The economic measures will have to encourage a revival of manufacturing, the reduction of the current-account deficit, accelerated energy self-sufficiency, discouragement of the depredations of the legal cartel, restraint on the service industries, and the creation of jobs that add value and do not just accelerate the velocity of money in inconsequential transactions.
Also on June 1, the Wall Street Journal editorialized that the Obama administration appears to favor the Assad government in the Syrian civil war, although it still gives lip service to the desirability of Assad’s departure. There is no need to recite the dismal sequence of official humbug on this issue, starting with Hillary Clinton’s lionization of Assad the “reformer.” Assad has prostrated his country, with greater servility than ever, before Iran, and he has gassed his own population, yet there is no American Mideast policy that can be divined in the platitudes and U-turns and dissembling of the president and his servitors. But that is not as irritating as the pretense that there is such a policy. It may be the downside of America’s legendary optimism that most Americans fail to see how hollow and redundant such pretenses have become.
The “reset” button with Russia has emboldened the Kremlin to encourage Iran’s nuclear capability and to salvage the Assad satrapy in Damascus. At least the Kremlin knows what it’s doing: A nuclear Iran may drive the Asian former republics of the USSR somewhat back into the arms of the Russians, and influence over Syria will give the Kremlin a renewed place in the Middle East, especially as the U.S. has almost completely abdicated there and is seen as a friend of Israel only by that country’s enemies.
Even Zbigniew Brzezinski, the only serious foreign-policy person in the Carter administration, called in Time magazine last week for an attempted agreement with Russia and China on a common front for the Middle East. In America’s present palsied state, however, those powers would not agree with it even that the earth is not flat.

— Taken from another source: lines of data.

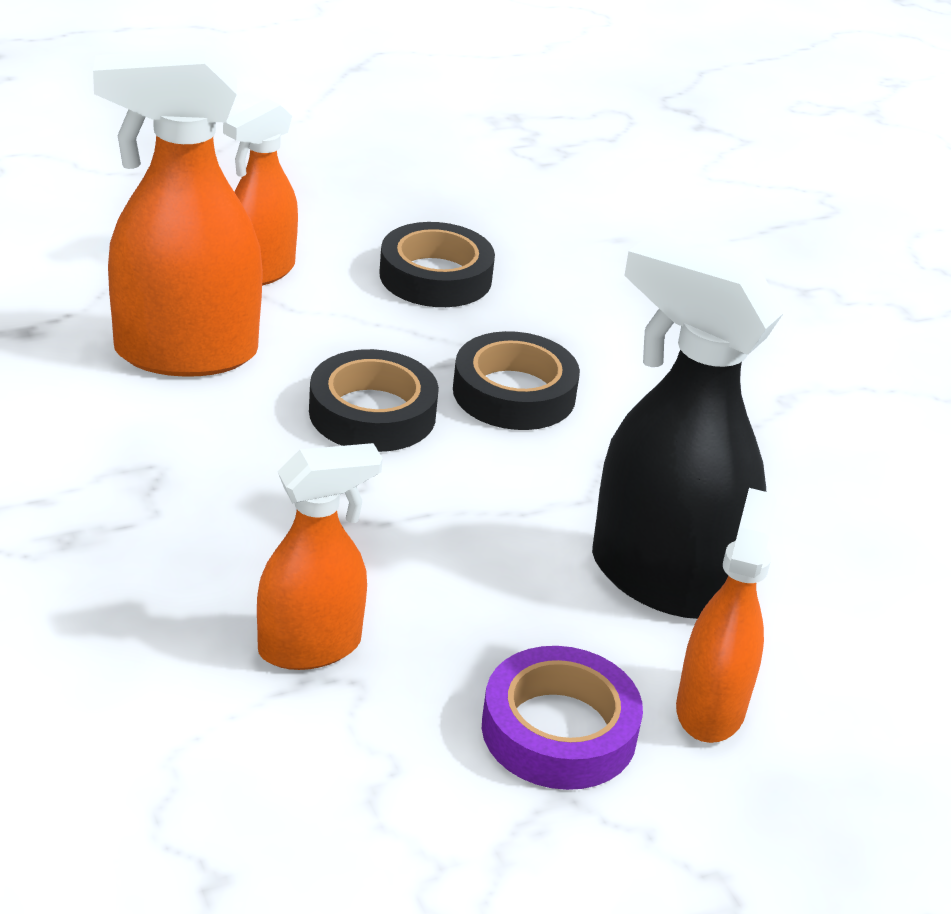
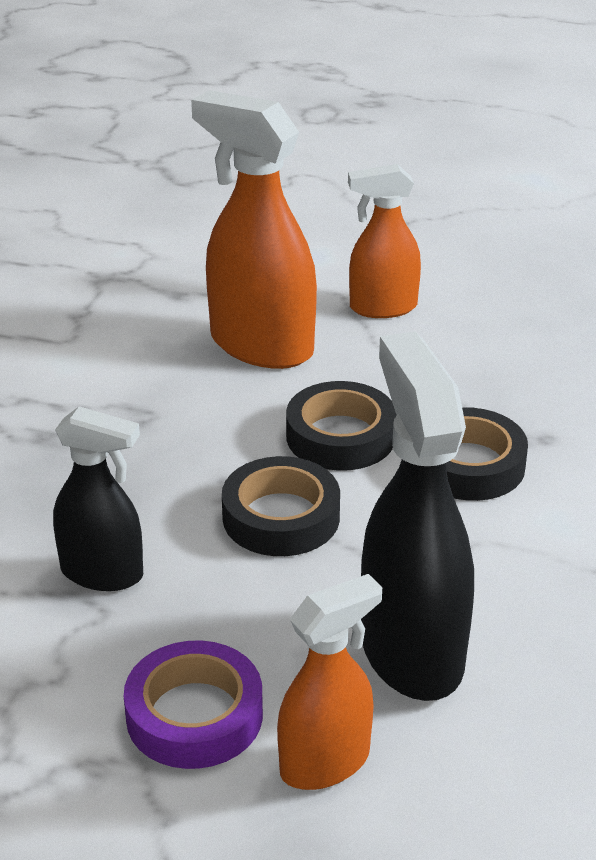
camera: 45 degrees right, 0 degrees up
orange spray bottle [257,443,383,670] -> black spray bottle [53,406,143,591]
black tape [379,222,495,307] -> black tape moved to [222,456,340,556]

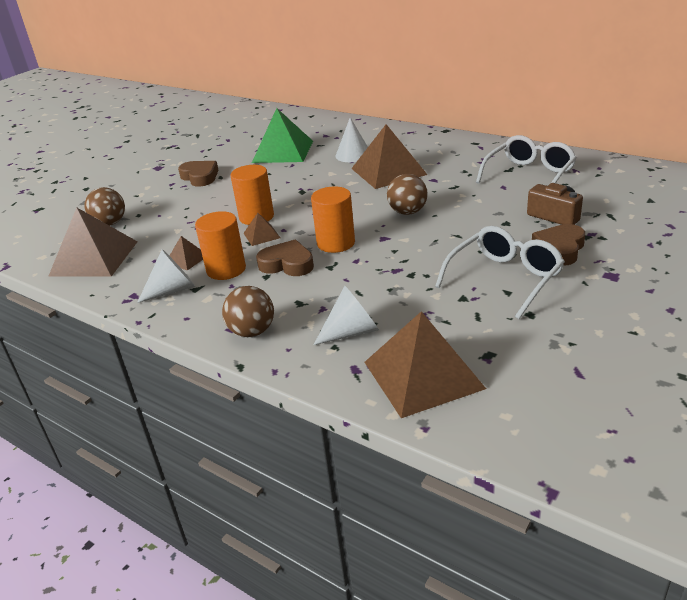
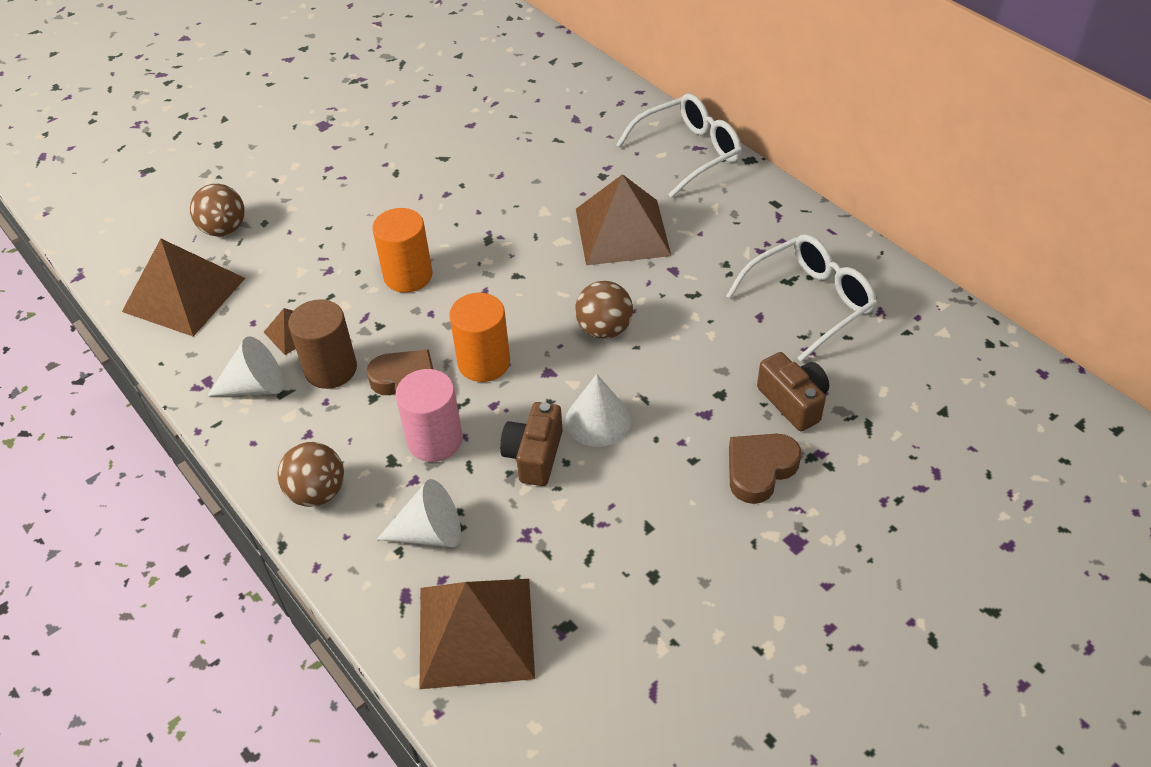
camera: 15 degrees right, 15 degrees up
brown heart [178,161,218,187] -> none
orange cylinder [195,211,246,280] -> brown cylinder [288,299,357,389]
brown pyramid [244,213,280,246] -> none
green pyramid [252,108,313,163] -> none
white cone [335,117,368,162] -> white cone moved to [565,374,631,447]
white glasses [435,226,565,319] -> white glasses moved to [616,93,742,198]
none -> pink cylinder [396,369,463,462]
none -> brown camera [500,402,563,486]

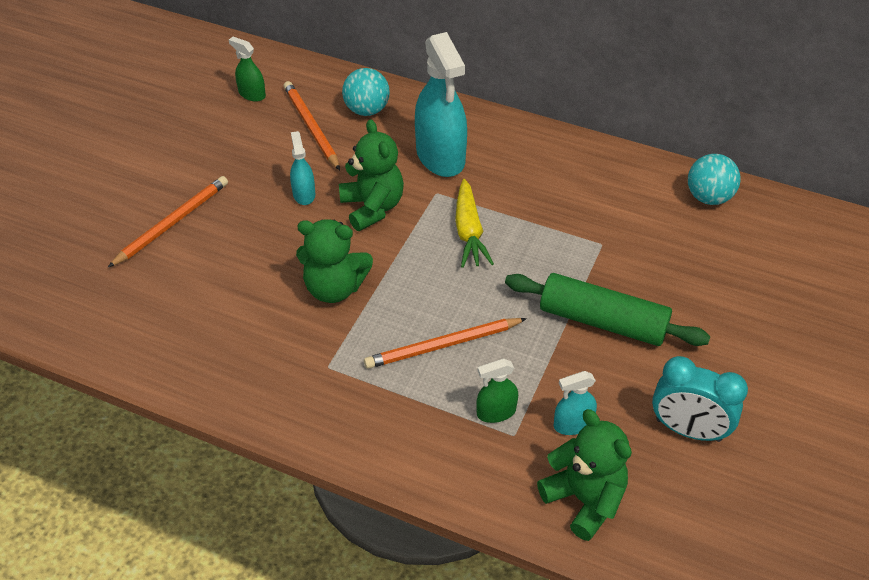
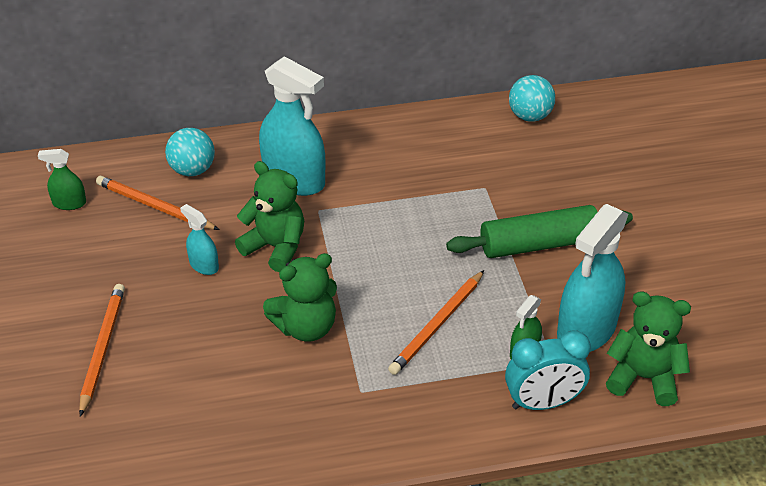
camera: 35 degrees left, 5 degrees down
yellow carrot [455,179,494,268] -> none
turquoise spray bottle [554,371,597,435] -> turquoise spray bottle [557,204,628,352], size x2.09
turquoise clock [652,356,748,442] -> turquoise clock moved to [505,330,591,410]

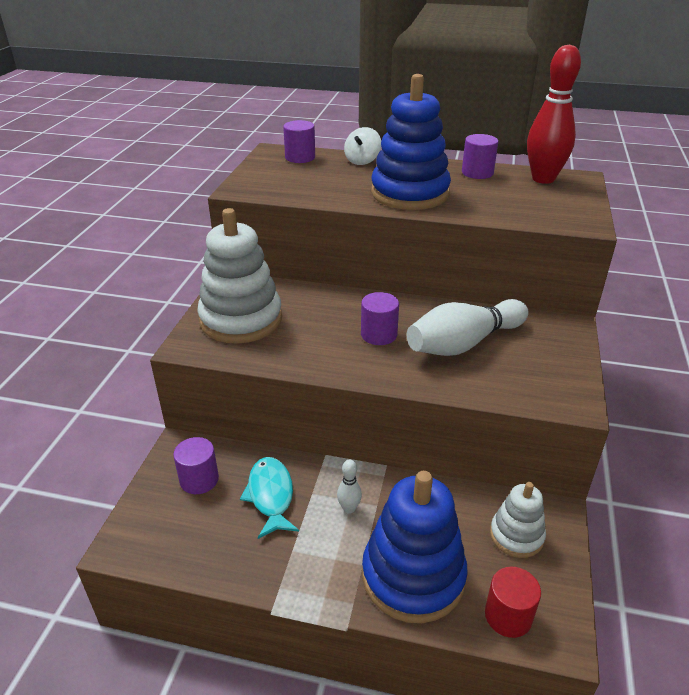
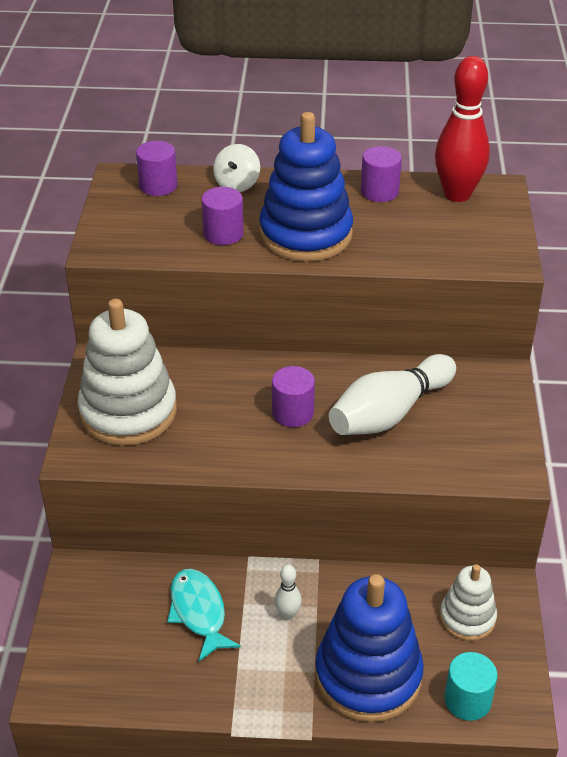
camera: 10 degrees left, 5 degrees up
purple cylinder [173,437,219,494] -> purple cylinder moved to [202,187,244,245]
red cylinder [485,567,541,638] -> turquoise cylinder [445,652,497,721]

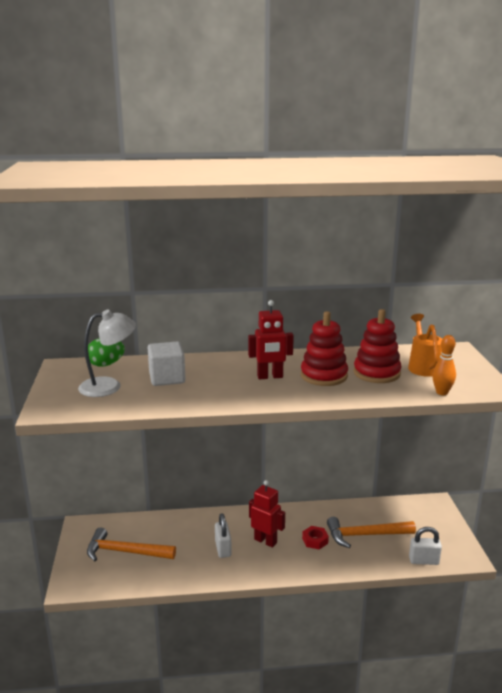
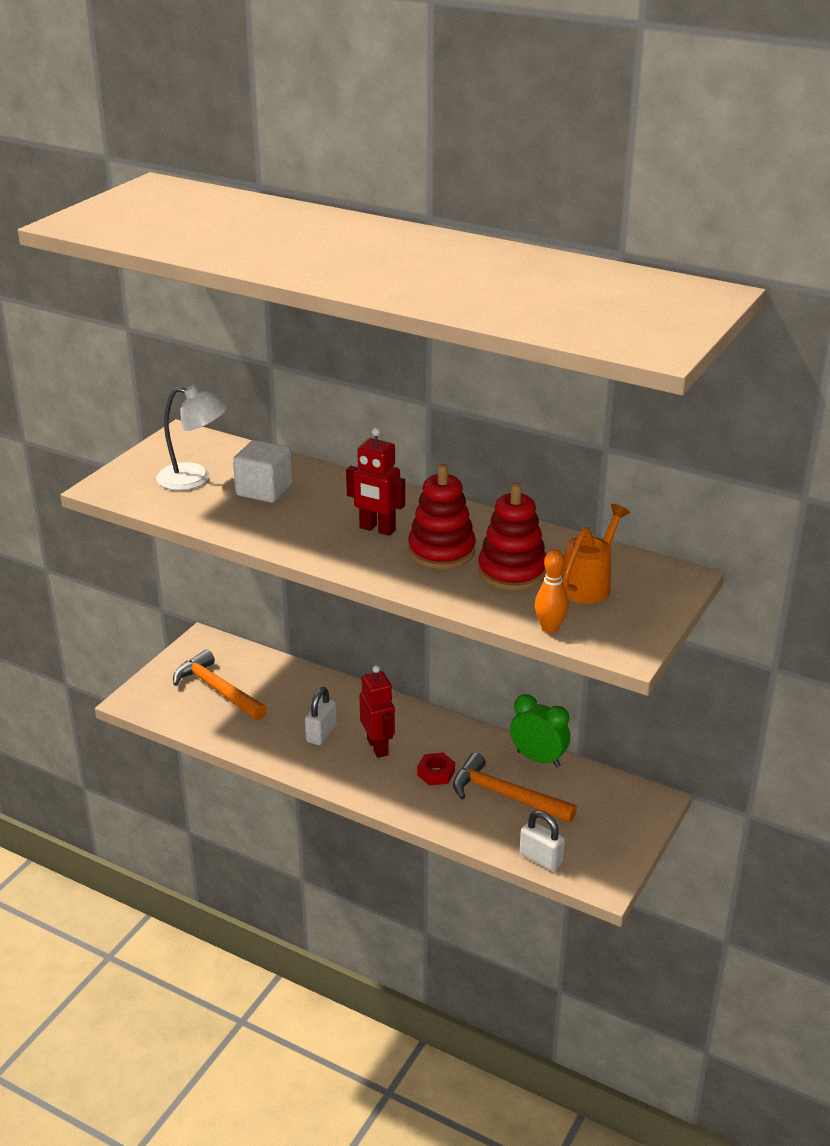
camera: 35 degrees right, 10 degrees up
green egg [88,338,125,367] -> none
none -> green clock [510,694,570,767]

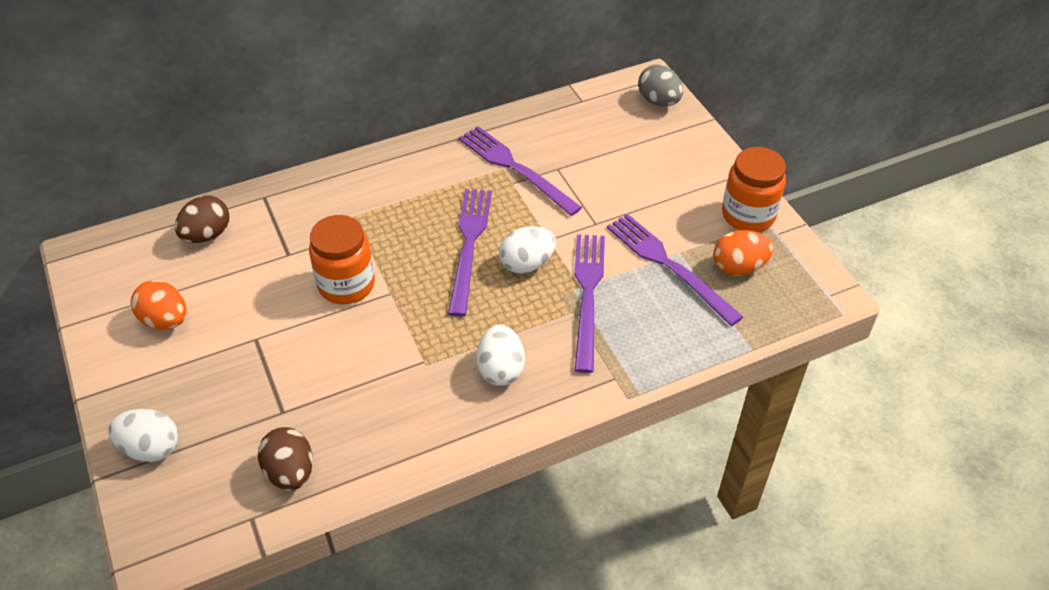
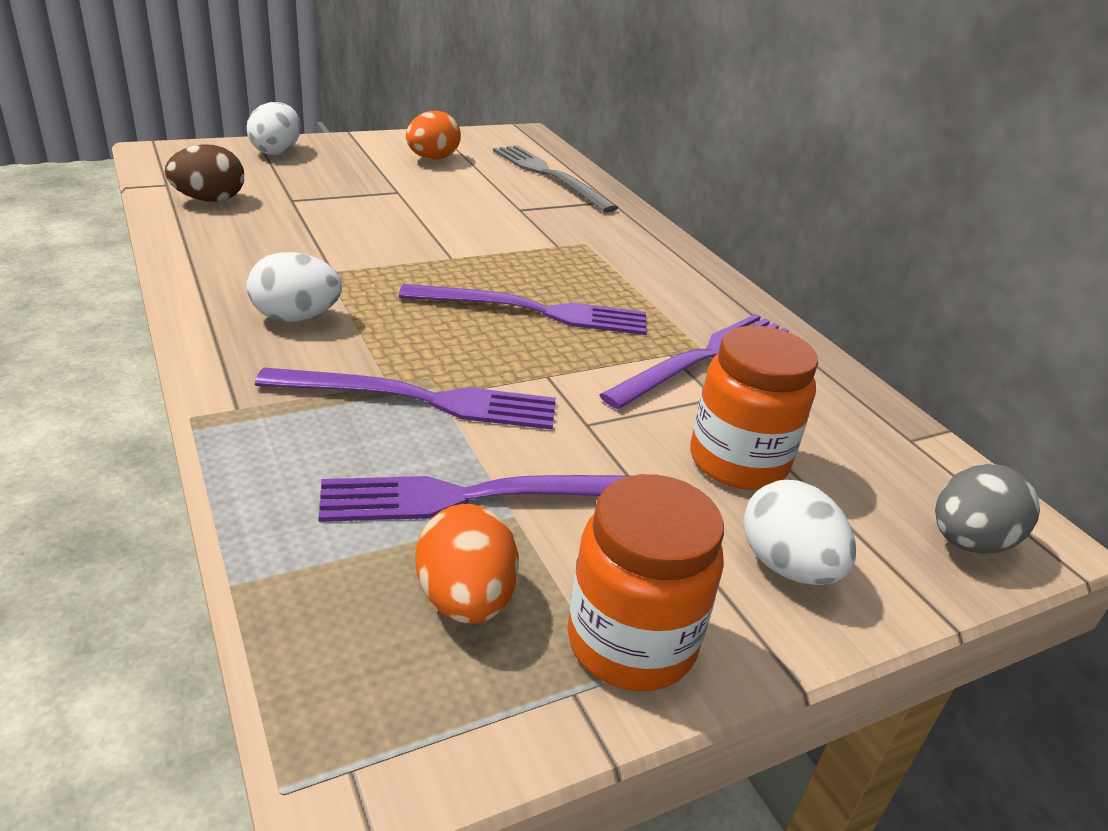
camera: 85 degrees right, 15 degrees down
brown egg [175,195,230,243] -> grey fork [493,145,619,213]
orange jar [309,215,375,304] -> orange jar moved to [690,326,818,490]
white egg [499,226,556,274] -> white egg moved to [743,480,856,585]
purple fork [607,214,743,326] -> purple fork turned 150 degrees counterclockwise [318,475,633,522]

The United States is not the sick man of the West; Germany and Canada are the only large countries in the West that are not sick. The Chinese, who have their own problems, are fortunately long-term thinkers and assume that the Americans will emerge from their torpor eventually. The U.S. is not circling the drain, but, to borrow the words of General de Gaulle, it is “crossing the desert.” Great Powers do, but they get to the other side.